The lessons of "Black Friday", 1921

Submitted by AWL on 13 April, 2021 - 4:47 Author: Janine Booth
Mining community, 1921

Long before “Black Friday” became the name for the first day of the Christmas shopping season, it was the name that the labour movement gave to the day on which trade union leaders inflicted a defeat on their own movement. It happened exactly one hundred years ago, on 15 April 1921.

Over the previous few decades, unions had worked together more closely, as workers’ organisation evolved through amalgamations and alliances from a patchwork of hundreds of distinct “craft unions” to a smaller number of larger, more powerful industrial unions.

It was in this context that the “Triple Alliance” formed in 1914. The National Transport Workers’ Federation (created in 1910 to co-ordinate unions representing dockers, seafarers, tram workers, vehicle drivers and others), the National Union of Railwaymen (NUR, created in 1913 as an amalgamation of several sectional railworkers’ unions) and the Miners’ Federation of Great Britain pledged to support each other in their struggles. If one group of workers went into battle with the employer, the other two would mobilise to support them.

Four years later, when the First World War ended, workers launched a series of industrial battles, scoring important victories, although perhaps not as many as they might have won with bolder leaderships.

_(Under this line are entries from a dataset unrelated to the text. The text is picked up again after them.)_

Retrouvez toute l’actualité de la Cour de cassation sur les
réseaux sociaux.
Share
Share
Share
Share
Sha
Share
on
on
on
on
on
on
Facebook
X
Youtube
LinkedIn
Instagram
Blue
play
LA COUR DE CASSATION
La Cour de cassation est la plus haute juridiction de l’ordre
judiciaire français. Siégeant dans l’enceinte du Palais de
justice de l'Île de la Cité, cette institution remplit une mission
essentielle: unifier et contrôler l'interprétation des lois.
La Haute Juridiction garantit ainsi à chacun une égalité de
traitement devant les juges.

During the war, the government had taken the coal and rail industries into state control, as both were crucial to the war effort. The unions failed to stop the government returning them to their private owners after the war ended. In 1921, economic recession hit and the private mine owners, back in charge, pulled out of national wage agreements and announced that they would cut wages to a lower level than before the war. Miners refused to accept this, and the owners locked them out of work on 1 April.

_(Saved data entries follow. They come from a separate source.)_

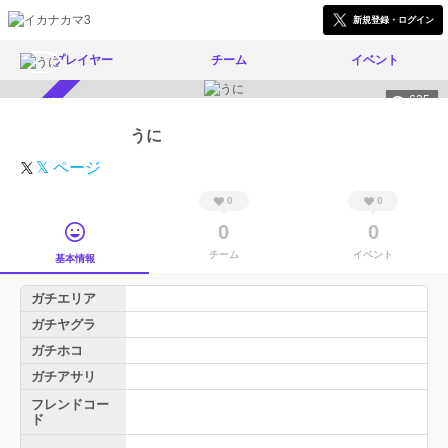
新規登録・ログイン
プレイヤー
チーム
イベント
625
スカウト受付中
うに
𝕏 ページ
0
0
0
0
チーム
イベント
基本情報
ガチエリア
ガチヤグラ
ガチホコ
ガチアサリ
フレンドコー
ド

True to the pledge of the Triple Alliance, the transport and rail workers’ unions called strike action in support of the miners, to start two weeks later on 15 April. Rank-and-file rail and transport workers enthusiastically prepared for the strike, setting up local committees and public events, stepping up their financial collections, and organising picketing.

As the strike approached, Miners’ Federation leader Frank Hodges, looking for a way out, began to talk about local pay negotiations, a policy which in practice would concede defeat and by dividing and weakening the miners. Although the Miners’ Federation’s Executive repudiated this, the rail and miners’ leaders, also looking for a way out, used Hodges’ words as a pretext to call off the strike just as it was about to start.

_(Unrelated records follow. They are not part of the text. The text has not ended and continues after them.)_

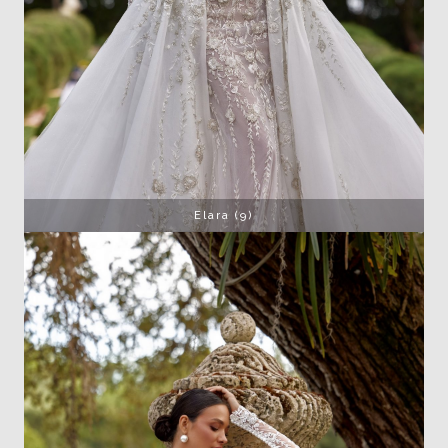
Elara (9)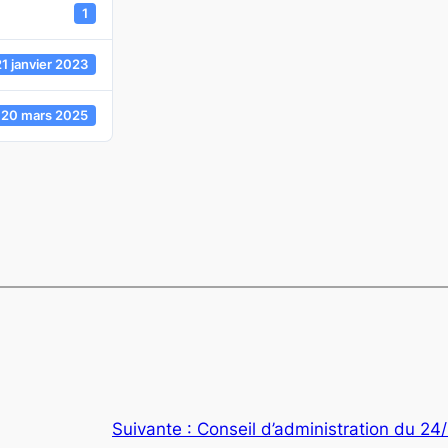
1
21 janvier 2023
20 mars 2025
Suivante :
Conseil d’administration du 2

The socialist Daily Herald described it as “the heaviest defeat that has befallen the Movement within the memory of man”, all the more so because it was self-inflicted. Rank-and-file workers were furious, with the Herald reporting a wave of resolutions and angry letters from branches calling on their union leaders to give a satisfactory explanation or resign.

In Hounslow, a joint meeting of the NUR and two vehicle workers’ unions unanimously carried a resolution, “That we condemn the action of the Triple Alliance officials in refusing to carry on the support of the miners’ cause, and we hereby instruct our officials to rescind their resolution and call for direct action at once!”

Rank-and-file anger forced the rail and transport unions to support them in refusing to handle coal being imported to undermine the miners’ stand. But, facing employers who enjoyed far greater support from the government than workers got from their union leaders, the miners were forced back to on worse terms three months later.

The leaders responsible for this fiasco were held in contempt. J H Thomas of the NUR became known as “Traitor Thomas”, Robert Williams of the Transport Workers’ Federation was expelled from the Communist Party, and miners elected left-winger A J Cook to replace Frank Hodges in 1924.

“Black Friday” was a terrible betrayal, and its centenary is a reminder of the importance of rank-and-file control and accountable leadership in our trade unions.